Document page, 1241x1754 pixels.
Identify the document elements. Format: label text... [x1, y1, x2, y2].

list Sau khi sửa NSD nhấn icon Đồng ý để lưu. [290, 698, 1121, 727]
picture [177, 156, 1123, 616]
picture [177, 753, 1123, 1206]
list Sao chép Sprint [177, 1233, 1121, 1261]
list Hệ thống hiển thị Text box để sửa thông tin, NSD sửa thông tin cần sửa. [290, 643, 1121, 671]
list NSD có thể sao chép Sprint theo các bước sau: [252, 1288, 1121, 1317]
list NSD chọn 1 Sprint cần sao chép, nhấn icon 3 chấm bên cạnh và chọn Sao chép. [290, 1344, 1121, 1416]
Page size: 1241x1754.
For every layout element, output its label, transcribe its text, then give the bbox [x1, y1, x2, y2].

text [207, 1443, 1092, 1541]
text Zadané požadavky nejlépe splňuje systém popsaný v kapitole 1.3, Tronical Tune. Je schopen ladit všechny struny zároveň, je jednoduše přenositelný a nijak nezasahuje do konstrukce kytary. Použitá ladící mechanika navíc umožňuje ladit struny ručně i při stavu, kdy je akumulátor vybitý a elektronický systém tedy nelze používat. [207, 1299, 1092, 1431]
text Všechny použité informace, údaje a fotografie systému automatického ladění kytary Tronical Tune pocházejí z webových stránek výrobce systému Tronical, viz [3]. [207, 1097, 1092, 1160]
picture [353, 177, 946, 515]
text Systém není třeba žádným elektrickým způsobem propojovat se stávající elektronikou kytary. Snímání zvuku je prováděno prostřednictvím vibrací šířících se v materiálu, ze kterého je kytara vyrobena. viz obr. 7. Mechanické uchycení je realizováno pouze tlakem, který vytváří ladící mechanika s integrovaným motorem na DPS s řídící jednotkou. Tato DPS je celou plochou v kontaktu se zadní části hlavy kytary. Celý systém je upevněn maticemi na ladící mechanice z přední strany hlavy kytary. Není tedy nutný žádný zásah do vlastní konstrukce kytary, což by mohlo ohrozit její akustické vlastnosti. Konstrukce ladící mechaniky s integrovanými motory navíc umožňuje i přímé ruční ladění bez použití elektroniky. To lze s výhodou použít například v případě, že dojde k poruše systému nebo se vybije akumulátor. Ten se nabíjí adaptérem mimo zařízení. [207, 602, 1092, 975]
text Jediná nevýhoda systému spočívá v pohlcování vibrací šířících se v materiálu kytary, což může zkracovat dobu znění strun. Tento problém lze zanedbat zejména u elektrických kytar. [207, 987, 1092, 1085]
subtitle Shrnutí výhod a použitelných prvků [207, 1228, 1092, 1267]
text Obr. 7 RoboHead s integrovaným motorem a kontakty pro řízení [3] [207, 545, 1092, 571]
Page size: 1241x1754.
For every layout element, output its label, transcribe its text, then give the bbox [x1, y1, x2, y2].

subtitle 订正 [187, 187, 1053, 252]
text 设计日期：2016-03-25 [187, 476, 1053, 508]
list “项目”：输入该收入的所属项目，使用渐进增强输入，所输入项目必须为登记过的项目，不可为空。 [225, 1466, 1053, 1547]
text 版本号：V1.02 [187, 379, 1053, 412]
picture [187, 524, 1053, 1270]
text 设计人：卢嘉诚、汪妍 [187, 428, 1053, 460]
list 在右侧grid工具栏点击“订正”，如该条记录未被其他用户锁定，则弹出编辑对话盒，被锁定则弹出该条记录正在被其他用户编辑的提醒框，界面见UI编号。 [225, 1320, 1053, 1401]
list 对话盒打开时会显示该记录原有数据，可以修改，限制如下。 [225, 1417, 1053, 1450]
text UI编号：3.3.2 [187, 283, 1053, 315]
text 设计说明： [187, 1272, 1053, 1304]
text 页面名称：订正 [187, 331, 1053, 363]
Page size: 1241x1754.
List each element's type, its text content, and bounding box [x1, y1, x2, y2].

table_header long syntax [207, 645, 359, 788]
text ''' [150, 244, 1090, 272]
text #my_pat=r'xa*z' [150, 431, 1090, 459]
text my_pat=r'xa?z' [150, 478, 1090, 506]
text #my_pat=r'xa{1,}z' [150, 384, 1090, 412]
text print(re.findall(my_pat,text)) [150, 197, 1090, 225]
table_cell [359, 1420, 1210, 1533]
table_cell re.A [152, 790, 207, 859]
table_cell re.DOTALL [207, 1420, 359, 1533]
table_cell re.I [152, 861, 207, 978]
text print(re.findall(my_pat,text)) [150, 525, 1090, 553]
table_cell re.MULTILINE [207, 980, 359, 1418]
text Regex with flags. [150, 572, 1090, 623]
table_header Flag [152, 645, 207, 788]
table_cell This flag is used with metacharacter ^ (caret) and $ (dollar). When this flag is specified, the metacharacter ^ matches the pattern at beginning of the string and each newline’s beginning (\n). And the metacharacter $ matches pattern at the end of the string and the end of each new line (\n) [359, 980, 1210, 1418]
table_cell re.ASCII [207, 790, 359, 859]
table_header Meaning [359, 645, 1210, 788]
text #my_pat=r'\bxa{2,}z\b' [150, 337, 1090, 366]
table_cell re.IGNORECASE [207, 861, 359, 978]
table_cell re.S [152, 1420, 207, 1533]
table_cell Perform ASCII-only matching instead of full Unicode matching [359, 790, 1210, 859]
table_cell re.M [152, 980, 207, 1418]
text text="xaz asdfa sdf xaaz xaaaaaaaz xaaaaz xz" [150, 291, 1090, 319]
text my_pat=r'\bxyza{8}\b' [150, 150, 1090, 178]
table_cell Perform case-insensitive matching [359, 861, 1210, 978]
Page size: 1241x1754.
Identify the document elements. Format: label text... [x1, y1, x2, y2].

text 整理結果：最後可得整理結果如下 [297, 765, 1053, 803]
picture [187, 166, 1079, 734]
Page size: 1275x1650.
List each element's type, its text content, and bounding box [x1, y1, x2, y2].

#### [Description of the task]
Only an exact copy of the entries above will do.

#### [Solution]
Document page, 1241x1754 pixels.
Identify the document elements. Format: label text... [x1, y1, x2, y2].

list Sau khi sửa NSD nhấn icon Đồng ý để lưu. [290, 698, 1121, 727]
picture [177, 156, 1123, 616]
picture [177, 753, 1123, 1206]
list Sao chép Sprint [177, 1233, 1121, 1261]
list Hệ thống hiển thị Text box để sửa thông tin, NSD sửa thông tin cần sửa. [290, 643, 1121, 671]
list NSD có thể sao chép Sprint theo các bước sau: [252, 1288, 1121, 1317]
list NSD chọn 1 Sprint cần sao chép, nhấn icon 3 chấm bên cạnh và chọn Sao chép. [290, 1344, 1121, 1416]
Page size: 1241x1754.
For every layout element, output its label, transcribe its text, then give the bbox [x1, y1, x2, y2].

text [207, 1443, 1092, 1541]
text Zadané požadavky nejlépe splňuje systém popsaný v kapitole 1.3, Tronical Tune. Je schopen ladit všechny struny zároveň, je jednoduše přenositelný a nijak nezasahuje do konstrukce kytary. Použitá ladící mechanika navíc umožňuje ladit struny ručně i při stavu, kdy je akumulátor vybitý a elektronický systém tedy nelze používat. [207, 1299, 1092, 1431]
text Všechny použité informace, údaje a fotografie systému automatického ladění kytary Tronical Tune pocházejí z webových stránek výrobce systému Tronical, viz [3]. [207, 1097, 1092, 1160]
picture [353, 177, 946, 515]
text Systém není třeba žádným elektrickým způsobem propojovat se stávající elektronikou kytary. Snímání zvuku je prováděno prostřednictvím vibrací šířících se v materiálu, ze kterého je kytara vyrobena. viz obr. 7. Mechanické uchycení je realizováno pouze tlakem, který vytváří ladící mechanika s integrovaným motorem na DPS s řídící jednotkou. Tato DPS je celou plochou v kontaktu se zadní části hlavy kytary. Celý systém je upevněn maticemi na ladící mechanice z přední strany hlavy kytary. Není tedy nutný žádný zásah do vlastní konstrukce kytary, což by mohlo ohrozit její akustické vlastnosti. Konstrukce ladící mechaniky s integrovanými motory navíc umožňuje i přímé ruční ladění bez použití elektroniky. To lze s výhodou použít například v případě, že dojde k poruše systému nebo se vybije akumulátor. Ten se nabíjí adaptérem mimo zařízení. [207, 602, 1092, 975]
text Jediná nevýhoda systému spočívá v pohlcování vibrací šířících se v materiálu kytary, což může zkracovat dobu znění strun. Tento problém lze zanedbat zejména u elektrických kytar. [207, 987, 1092, 1085]
subtitle Shrnutí výhod a použitelných prvků [207, 1228, 1092, 1267]
text Obr. 7 RoboHead s integrovaným motorem a kontakty pro řízení [3] [207, 545, 1092, 571]
Page size: 1241x1754.
For every layout element, output its label, transcribe its text, then give the bbox [x1, y1, x2, y2].

subtitle 订正 [187, 187, 1053, 252]
text 设计日期：2016-03-25 [187, 476, 1053, 508]
list “项目”：输入该收入的所属项目，使用渐进增强输入，所输入项目必须为登记过的项目，不可为空。 [225, 1466, 1053, 1547]
text 版本号：V1.02 [187, 379, 1053, 412]
picture [187, 524, 1053, 1270]
text 设计人：卢嘉诚、汪妍 [187, 428, 1053, 460]
list 在右侧grid工具栏点击“订正”，如该条记录未被其他用户锁定，则弹出编辑对话盒，被锁定则弹出该条记录正在被其他用户编辑的提醒框，界面见UI编号。 [225, 1320, 1053, 1401]
list 对话盒打开时会显示该记录原有数据，可以修改，限制如下。 [225, 1417, 1053, 1450]
text UI编号：3.3.2 [187, 283, 1053, 315]
text 设计说明： [187, 1272, 1053, 1304]
text 页面名称：订正 [187, 331, 1053, 363]
Page size: 1241x1754.
List each element's type, its text content, and bounding box [x1, y1, x2, y2].

table_header long syntax [207, 645, 359, 788]
text ''' [150, 244, 1090, 272]
text #my_pat=r'xa*z' [150, 431, 1090, 459]
text my_pat=r'xa?z' [150, 478, 1090, 506]
text #my_pat=r'xa{1,}z' [150, 384, 1090, 412]
text print(re.findall(my_pat,text)) [150, 197, 1090, 225]
table_cell [359, 1420, 1210, 1533]
table_cell re.A [152, 790, 207, 859]
table_cell re.DOTALL [207, 1420, 359, 1533]
table_cell re.I [152, 861, 207, 978]
text print(re.findall(my_pat,text)) [150, 525, 1090, 553]
table_cell re.MULTILINE [207, 980, 359, 1418]
text Regex with flags. [150, 572, 1090, 623]
table_header Flag [152, 645, 207, 788]
table_cell This flag is used with metacharacter ^ (caret) and $ (dollar). When this flag is specified, the metacharacter ^ matches the pattern at beginning of the string and each newline’s beginning (\n). And the metacharacter $ matches pattern at the end of the string and the end of each new line (\n) [359, 980, 1210, 1418]
table_cell re.ASCII [207, 790, 359, 859]
table_header Meaning [359, 645, 1210, 788]
text #my_pat=r'\bxa{2,}z\b' [150, 337, 1090, 366]
table_cell re.IGNORECASE [207, 861, 359, 978]
table_cell re.S [152, 1420, 207, 1533]
table_cell Perform ASCII-only matching instead of full Unicode matching [359, 790, 1210, 859]
table_cell re.M [152, 980, 207, 1418]
text text="xaz asdfa sdf xaaz xaaaaaaaz xaaaaz xz" [150, 291, 1090, 319]
text my_pat=r'\bxyza{8}\b' [150, 150, 1090, 178]
table_cell Perform case-insensitive matching [359, 861, 1210, 978]
Page size: 1241x1754.
Identify the document elements. Format: label text... [x1, y1, x2, y2].

text 整理結果：最後可得整理結果如下 [297, 765, 1053, 803]
picture [187, 166, 1079, 734]
Page size: 1275x1650.
List each element's type, its text content, and bounding box [x1, y1, x2, y2].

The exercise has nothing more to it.